Work to be completed | Rescale the part of the listing that runs from the line containing "Rendered at 1654 by 1241 pixels." through the end of the listing, inclusive. Reproduce every line of that part, requests included, multiplying each bounding-box coordinate in the answers by 2.25 and rounding to whole numbers with halves rounded up, and leave all other numbers unchanged.

Rows |
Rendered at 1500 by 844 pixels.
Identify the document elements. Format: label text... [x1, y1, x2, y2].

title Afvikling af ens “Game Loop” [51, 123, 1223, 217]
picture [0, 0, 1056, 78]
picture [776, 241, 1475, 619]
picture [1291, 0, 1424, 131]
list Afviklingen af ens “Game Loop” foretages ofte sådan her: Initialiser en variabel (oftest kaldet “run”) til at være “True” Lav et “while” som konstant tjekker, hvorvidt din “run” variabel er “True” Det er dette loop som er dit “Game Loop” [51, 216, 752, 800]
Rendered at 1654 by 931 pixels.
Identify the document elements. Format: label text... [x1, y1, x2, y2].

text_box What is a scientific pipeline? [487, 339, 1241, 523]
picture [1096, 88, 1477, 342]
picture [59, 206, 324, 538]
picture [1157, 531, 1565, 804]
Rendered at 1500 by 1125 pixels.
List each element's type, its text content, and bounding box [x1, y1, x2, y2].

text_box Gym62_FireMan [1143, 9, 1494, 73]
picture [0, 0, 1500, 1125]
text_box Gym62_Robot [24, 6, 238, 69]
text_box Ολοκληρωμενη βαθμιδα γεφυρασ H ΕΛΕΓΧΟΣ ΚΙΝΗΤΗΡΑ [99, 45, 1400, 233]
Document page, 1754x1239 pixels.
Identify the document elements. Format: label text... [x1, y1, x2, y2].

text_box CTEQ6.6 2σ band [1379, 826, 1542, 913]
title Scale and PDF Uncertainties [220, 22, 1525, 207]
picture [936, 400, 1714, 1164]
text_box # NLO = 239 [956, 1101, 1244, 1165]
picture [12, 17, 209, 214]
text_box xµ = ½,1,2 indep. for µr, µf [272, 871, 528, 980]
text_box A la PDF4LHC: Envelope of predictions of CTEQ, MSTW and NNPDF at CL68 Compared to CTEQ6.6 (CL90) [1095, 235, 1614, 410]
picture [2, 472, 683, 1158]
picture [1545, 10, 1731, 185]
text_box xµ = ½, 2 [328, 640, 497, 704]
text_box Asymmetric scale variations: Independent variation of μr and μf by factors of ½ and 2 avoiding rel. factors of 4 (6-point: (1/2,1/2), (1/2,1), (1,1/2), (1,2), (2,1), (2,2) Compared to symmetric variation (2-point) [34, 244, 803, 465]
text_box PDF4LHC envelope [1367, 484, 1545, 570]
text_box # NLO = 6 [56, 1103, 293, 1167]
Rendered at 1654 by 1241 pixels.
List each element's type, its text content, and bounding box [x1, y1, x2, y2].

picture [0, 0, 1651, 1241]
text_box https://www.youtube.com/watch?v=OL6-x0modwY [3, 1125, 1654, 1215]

Expected answer |
Rendered at 1654 by 1241 pixels.
List each element's type, its text content, and bounding box [x1, y1, x2, y2].

picture [0, 0, 3715, 2792]
text_box https://www.youtube.com/watch?v=OL6-x0modwY [7, 2531, 3722, 2734]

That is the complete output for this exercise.